▶ REQUIRED WORK: The string "layout" may appear on lines of the entries below; report how many such lines there are, and only that.

━━ DATA FOR THE TASK

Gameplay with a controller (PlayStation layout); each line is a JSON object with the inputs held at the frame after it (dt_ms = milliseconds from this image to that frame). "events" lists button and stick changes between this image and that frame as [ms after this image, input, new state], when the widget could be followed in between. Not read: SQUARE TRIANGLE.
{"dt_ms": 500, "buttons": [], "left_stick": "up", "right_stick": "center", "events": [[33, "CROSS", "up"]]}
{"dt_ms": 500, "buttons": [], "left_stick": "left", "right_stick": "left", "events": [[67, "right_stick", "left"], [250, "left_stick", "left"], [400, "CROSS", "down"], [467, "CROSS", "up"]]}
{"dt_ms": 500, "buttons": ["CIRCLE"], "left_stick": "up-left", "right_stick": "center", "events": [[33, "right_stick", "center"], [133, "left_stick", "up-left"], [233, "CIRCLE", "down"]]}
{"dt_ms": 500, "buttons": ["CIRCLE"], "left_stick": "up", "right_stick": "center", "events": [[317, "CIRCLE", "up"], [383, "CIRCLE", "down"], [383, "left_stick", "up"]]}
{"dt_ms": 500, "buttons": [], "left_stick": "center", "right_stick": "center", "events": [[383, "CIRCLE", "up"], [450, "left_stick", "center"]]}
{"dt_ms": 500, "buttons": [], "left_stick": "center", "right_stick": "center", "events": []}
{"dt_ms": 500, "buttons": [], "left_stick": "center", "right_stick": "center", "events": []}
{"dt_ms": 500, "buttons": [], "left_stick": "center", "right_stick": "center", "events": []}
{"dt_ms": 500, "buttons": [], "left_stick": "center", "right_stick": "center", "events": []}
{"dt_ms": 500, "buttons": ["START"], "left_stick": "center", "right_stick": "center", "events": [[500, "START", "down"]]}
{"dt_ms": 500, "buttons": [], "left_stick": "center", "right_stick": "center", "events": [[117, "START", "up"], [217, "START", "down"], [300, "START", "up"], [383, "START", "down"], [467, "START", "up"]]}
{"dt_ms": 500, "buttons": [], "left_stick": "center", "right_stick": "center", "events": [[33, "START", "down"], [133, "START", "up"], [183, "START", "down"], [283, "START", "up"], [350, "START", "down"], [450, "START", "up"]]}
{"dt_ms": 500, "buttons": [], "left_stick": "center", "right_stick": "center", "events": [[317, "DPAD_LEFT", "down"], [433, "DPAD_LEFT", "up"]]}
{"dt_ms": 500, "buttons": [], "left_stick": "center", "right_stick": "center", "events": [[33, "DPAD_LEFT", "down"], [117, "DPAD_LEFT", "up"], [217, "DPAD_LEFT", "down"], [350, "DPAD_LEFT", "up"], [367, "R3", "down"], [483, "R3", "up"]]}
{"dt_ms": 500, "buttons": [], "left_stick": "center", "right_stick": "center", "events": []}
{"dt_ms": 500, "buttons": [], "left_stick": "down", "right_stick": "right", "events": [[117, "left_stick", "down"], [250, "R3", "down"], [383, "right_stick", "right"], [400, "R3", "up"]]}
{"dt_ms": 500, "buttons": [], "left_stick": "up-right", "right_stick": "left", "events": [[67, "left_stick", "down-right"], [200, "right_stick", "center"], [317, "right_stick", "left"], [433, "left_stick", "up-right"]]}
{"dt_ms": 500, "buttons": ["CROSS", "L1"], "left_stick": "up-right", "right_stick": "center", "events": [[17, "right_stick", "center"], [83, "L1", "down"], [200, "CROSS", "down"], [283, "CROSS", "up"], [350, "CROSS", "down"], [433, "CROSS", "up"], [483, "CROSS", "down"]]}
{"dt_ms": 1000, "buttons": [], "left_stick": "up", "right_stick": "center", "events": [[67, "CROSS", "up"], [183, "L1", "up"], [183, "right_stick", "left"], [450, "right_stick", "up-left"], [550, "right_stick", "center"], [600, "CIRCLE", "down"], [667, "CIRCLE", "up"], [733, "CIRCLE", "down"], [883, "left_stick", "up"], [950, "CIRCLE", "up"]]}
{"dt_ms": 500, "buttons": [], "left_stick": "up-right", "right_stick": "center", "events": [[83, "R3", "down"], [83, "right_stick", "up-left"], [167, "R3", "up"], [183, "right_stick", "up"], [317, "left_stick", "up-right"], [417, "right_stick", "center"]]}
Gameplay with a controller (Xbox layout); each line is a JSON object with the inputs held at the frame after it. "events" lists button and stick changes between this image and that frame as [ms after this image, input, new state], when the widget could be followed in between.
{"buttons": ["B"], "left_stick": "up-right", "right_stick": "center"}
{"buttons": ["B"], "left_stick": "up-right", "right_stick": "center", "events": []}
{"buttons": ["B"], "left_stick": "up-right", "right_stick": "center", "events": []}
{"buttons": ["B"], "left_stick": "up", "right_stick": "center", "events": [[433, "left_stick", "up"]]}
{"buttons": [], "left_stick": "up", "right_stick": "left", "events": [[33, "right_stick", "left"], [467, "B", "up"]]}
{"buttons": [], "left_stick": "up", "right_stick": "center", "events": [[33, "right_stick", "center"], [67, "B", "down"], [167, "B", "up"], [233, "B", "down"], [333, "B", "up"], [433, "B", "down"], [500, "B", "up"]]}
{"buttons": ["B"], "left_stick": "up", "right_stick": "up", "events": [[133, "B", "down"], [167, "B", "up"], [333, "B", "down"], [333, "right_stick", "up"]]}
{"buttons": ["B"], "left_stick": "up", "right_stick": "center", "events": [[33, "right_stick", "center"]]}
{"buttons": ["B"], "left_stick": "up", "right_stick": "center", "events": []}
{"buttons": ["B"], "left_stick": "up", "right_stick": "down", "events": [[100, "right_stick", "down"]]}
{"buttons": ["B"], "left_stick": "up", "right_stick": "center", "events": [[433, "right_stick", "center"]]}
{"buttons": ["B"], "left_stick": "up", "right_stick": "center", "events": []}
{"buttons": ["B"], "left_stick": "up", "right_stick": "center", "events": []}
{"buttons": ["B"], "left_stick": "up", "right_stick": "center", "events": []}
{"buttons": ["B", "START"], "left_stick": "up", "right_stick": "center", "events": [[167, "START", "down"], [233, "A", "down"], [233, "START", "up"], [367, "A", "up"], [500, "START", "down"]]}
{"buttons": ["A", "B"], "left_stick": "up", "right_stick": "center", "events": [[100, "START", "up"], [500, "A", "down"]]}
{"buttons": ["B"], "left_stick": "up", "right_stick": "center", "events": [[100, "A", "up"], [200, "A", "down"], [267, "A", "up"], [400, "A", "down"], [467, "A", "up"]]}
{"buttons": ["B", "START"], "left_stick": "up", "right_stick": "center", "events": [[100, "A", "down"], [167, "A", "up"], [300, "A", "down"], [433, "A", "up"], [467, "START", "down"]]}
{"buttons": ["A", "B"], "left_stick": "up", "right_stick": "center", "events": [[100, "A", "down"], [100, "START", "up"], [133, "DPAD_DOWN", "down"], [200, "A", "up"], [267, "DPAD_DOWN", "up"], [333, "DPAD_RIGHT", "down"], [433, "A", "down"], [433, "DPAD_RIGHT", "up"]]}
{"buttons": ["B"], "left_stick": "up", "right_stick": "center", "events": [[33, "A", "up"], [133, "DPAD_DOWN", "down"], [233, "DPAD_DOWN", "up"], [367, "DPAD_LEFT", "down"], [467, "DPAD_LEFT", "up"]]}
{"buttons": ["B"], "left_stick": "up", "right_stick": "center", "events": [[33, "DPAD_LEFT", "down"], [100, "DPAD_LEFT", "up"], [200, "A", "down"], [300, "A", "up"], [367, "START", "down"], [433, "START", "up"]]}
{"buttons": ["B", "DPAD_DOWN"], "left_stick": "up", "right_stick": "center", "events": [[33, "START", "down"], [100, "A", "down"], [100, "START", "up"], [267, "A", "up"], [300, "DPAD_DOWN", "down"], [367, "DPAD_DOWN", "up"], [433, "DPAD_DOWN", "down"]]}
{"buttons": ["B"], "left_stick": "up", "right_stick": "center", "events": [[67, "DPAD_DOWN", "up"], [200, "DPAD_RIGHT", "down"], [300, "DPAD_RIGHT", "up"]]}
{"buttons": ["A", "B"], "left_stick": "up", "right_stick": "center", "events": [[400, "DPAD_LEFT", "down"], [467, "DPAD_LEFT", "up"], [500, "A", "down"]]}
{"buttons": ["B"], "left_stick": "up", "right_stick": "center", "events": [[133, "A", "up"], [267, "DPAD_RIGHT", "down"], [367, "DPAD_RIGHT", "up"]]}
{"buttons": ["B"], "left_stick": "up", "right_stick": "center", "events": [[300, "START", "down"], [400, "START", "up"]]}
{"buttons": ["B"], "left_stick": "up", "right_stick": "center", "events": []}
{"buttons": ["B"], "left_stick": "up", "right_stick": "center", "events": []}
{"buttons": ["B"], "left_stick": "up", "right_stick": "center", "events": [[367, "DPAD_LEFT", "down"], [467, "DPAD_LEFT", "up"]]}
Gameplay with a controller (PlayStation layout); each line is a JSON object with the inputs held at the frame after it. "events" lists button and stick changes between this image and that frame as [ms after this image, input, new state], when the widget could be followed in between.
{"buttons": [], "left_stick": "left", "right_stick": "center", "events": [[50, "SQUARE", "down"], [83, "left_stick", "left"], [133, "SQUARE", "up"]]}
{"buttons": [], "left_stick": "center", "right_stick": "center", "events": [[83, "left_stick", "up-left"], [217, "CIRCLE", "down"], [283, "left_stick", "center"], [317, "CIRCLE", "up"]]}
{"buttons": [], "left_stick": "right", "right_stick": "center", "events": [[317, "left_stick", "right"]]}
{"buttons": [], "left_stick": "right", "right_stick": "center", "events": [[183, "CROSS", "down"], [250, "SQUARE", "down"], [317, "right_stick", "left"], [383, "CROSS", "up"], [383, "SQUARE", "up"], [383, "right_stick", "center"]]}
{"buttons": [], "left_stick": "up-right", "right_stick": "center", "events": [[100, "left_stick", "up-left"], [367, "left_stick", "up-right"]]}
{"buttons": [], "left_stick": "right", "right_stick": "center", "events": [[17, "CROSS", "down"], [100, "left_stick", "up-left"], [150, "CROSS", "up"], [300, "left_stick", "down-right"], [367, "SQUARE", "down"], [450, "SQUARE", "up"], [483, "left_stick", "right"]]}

━━━━

▶ RESULT OF THE EXERCISE: 3